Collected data
-.-.-
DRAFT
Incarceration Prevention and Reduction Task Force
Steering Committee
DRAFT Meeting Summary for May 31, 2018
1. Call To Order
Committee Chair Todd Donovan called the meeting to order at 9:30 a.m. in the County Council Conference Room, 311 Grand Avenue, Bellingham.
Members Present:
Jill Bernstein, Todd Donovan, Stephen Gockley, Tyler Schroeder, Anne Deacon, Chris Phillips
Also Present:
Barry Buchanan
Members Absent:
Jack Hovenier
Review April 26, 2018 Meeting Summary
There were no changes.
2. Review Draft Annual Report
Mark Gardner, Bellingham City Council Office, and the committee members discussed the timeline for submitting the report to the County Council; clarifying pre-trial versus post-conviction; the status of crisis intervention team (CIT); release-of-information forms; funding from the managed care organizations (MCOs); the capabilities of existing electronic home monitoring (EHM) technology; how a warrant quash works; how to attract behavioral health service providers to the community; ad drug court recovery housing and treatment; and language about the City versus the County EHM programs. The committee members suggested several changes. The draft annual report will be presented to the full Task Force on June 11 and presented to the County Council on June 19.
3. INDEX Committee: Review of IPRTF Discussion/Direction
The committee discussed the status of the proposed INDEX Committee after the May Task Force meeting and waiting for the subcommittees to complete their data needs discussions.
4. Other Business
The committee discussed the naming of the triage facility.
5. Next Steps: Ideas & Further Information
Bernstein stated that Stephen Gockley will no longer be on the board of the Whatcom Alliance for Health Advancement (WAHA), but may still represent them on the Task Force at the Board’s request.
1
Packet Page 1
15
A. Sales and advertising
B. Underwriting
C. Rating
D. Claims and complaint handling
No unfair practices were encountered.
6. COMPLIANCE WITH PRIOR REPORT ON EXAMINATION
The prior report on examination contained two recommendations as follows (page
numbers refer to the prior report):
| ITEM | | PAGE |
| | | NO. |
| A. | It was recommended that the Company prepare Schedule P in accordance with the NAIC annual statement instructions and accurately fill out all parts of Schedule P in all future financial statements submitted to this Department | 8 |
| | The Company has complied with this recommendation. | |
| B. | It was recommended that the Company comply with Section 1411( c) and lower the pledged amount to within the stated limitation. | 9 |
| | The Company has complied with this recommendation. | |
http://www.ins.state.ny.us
-.-.-
| AIM OF THE EXERCISE |
A verbatim output of all the data above is needed.

| EXERCISE OUTPUT |
DRAFT
Incarceration Prevention and Reduction Task Force
Steering Committee
DRAFT Meeting Summary for May 31, 2018
1. Call To Order
Committee Chair Todd Donovan called the meeting to order at 9:30 a.m. in the County Council Conference Room, 311 Grand Avenue, Bellingham.
Members Present:
Jill Bernstein, Todd Donovan, Stephen Gockley, Tyler Schroeder, Anne Deacon, Chris Phillips
Also Present:
Barry Buchanan
Members Absent:
Jack Hovenier
Review April 26, 2018 Meeting Summary
There were no changes.
2. Review Draft Annual Report
Mark Gardner, Bellingham City Council Office, and the committee members discussed the timeline for submitting the report to the County Council; clarifying pre-trial versus post-conviction; the status of crisis intervention team (CIT); release-of-information forms; funding from the managed care organizations (MCOs); the capabilities of existing electronic home monitoring (EHM) technology; how a warrant quash works; how to attract behavioral health service providers to the community; ad drug court recovery housing and treatment; and language about the City versus the County EHM programs. The committee members suggested several changes. The draft annual report will be presented to the full Task Force on June 11 and presented to the County Council on June 19.
3. INDEX Committee: Review of IPRTF Discussion/Direction
The committee discussed the status of the proposed INDEX Committee after the May Task Force meeting and waiting for the subcommittees to complete their data needs discussions.
4. Other Business
The committee discussed the naming of the triage facility.
5. Next Steps: Ideas & Further Information
Bernstein stated that Stephen Gockley will no longer be on the board of the Whatcom Alliance for Health Advancement (WAHA), but may still represent them on the Task Force at the Board’s request.
1
Packet Page 1
15
A. Sales and advertising
B. Underwriting
C. Rating
D. Claims and complaint handling
No unfair practices were encountered.
6. COMPLIANCE WITH PRIOR REPORT ON EXAMINATION
The prior report on examination contained two recommendations as follows (page
numbers refer to the prior report):
| ITEM | | PAGE |
| | | NO. |
| A. | It was recommended that the Company prepare Schedule P in accordance with the NAIC annual statement instructions and accurately fill out all parts of Schedule P in all future financial statements submitted to this Department | 8 |
| | The Company has complied with this recommendation. | |
| B. | It was recommended that the Company comply with Section 1411( c) and lower the pledged amount to within the stated limitation. | 9 |
| | The Company has complied with this recommendation. | |
http://www.ins.state.ny.us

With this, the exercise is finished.